Read more about each of these pieces and the Body-ody-ody show below.
Behind the Facade
As someone who has a spinal injury that causes chronic pain, I regularly find I have to mask or hide that pain, performing able-bodiedness as much as I am able to in order to engage with an able-bodied world. This painting tears away the facade, showing the complexity of pain under the skin. It shows a spine and back sparkling with difference. I have used pop cab tabs to make up the spine because in high school I participated in a campaign to collect pop cab tabs to contribute to purchasing wheelchairs for wheelchair users. The stones and glass beads are meant to signify that although my body is shaped by pain, it also contains a certain beauty and history.

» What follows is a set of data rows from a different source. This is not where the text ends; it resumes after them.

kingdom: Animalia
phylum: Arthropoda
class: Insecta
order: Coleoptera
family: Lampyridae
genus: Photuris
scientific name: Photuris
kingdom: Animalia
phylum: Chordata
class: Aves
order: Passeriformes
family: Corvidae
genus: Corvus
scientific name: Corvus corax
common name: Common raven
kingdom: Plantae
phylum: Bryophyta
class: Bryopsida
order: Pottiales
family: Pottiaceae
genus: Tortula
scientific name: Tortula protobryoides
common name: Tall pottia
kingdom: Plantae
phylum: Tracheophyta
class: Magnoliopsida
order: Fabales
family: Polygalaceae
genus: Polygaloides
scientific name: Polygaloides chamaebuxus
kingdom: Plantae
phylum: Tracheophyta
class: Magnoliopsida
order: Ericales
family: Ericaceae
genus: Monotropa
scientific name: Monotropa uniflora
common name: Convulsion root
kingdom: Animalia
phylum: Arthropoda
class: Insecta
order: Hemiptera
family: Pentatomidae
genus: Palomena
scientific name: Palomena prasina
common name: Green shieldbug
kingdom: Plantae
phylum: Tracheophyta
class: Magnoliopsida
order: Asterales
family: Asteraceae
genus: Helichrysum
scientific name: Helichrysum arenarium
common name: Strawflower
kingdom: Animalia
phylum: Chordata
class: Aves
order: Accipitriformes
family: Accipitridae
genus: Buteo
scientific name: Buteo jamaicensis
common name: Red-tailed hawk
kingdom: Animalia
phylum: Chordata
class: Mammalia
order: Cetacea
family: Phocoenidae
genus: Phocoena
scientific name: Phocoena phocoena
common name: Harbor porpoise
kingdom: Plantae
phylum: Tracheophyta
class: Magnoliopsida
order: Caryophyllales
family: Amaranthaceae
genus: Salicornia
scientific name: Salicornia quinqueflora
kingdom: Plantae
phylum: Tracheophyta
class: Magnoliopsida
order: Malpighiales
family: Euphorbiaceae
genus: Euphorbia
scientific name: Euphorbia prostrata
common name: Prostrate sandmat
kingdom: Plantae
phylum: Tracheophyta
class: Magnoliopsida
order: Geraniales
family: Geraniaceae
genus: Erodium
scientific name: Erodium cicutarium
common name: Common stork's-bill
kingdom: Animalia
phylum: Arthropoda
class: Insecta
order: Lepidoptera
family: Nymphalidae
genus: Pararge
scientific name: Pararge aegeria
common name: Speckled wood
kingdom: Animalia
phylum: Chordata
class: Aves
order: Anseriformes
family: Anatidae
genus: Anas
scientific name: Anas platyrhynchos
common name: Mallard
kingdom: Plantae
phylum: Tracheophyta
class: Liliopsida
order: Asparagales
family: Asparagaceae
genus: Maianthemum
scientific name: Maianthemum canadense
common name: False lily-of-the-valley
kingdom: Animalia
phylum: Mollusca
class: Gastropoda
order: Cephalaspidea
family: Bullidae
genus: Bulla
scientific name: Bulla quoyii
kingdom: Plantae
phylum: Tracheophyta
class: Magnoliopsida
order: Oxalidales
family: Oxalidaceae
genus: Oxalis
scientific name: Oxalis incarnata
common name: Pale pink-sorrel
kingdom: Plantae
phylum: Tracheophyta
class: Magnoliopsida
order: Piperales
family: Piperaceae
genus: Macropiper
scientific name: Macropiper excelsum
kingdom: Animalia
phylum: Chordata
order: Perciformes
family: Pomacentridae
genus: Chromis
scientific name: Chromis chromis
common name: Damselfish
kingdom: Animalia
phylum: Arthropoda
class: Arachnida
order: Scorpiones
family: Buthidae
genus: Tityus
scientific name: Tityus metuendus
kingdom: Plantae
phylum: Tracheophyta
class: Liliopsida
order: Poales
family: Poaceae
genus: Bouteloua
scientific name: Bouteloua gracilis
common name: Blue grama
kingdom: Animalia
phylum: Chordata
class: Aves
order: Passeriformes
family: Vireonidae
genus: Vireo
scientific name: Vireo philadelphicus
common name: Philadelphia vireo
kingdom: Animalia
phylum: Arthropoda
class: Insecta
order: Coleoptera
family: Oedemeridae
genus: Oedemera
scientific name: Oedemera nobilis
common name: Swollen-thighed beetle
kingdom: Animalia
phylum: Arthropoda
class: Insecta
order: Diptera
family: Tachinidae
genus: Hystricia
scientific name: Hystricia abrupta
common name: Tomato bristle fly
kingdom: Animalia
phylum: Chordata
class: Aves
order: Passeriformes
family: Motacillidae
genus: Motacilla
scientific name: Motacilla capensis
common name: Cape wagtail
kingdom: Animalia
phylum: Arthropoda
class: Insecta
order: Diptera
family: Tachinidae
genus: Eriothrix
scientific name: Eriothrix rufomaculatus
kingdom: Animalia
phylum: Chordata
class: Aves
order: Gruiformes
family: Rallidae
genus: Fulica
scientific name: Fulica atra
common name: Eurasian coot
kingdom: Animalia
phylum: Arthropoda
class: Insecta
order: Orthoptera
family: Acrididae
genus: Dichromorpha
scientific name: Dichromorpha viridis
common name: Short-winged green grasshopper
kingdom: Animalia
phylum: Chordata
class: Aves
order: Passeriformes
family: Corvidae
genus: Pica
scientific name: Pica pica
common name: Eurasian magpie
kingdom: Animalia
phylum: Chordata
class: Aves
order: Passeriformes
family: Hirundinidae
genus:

Mixed media acrylic on canvas with stones, glass beads, tin pop cab tabs, tin, plastic, and yarn.
Community Erasure
Community Erasure is meant to evoke the eraser and underrepresented history of marginalized people. Often we grow up without knowing the history of our communities and we feel like shadows on our landscape - temporary and invisible. The shadowy figures across this brightly painted abstract represent that lost history and lost community, but also represent the possibilities of creating a new community. The background of this work evokes the splashing of the tides against the shore and the changeability that is implied by these smashing waves.
Mixed media acrylic on canvas with paper.
About Body-ody-ody
It’s all about the body in this show, particularly bodies that don’t conform. Queer, nonbinary, Disabled artist Derek Newman-Stille showcases their Queer Crip art work exploring and stretching the body. This show is about bodies that resist control and constructions of normalcy.
So often art reinforces notions of one bodily ideal, limiting expressions of beauty to a narrowly defined concept. Body-ody-ody seeks to break those barriers, revelling in the diversity of the human form and highlighting the way that bodies enter and engage with the world.
Like most DisArts (disability art), Newman-Stille’s work is the art of embodiment.
In Body-ody-ody, Newman-Stille draws on the emotive power of expressionism to evoke a reflection on bodies that is subjective and embedded with meaning.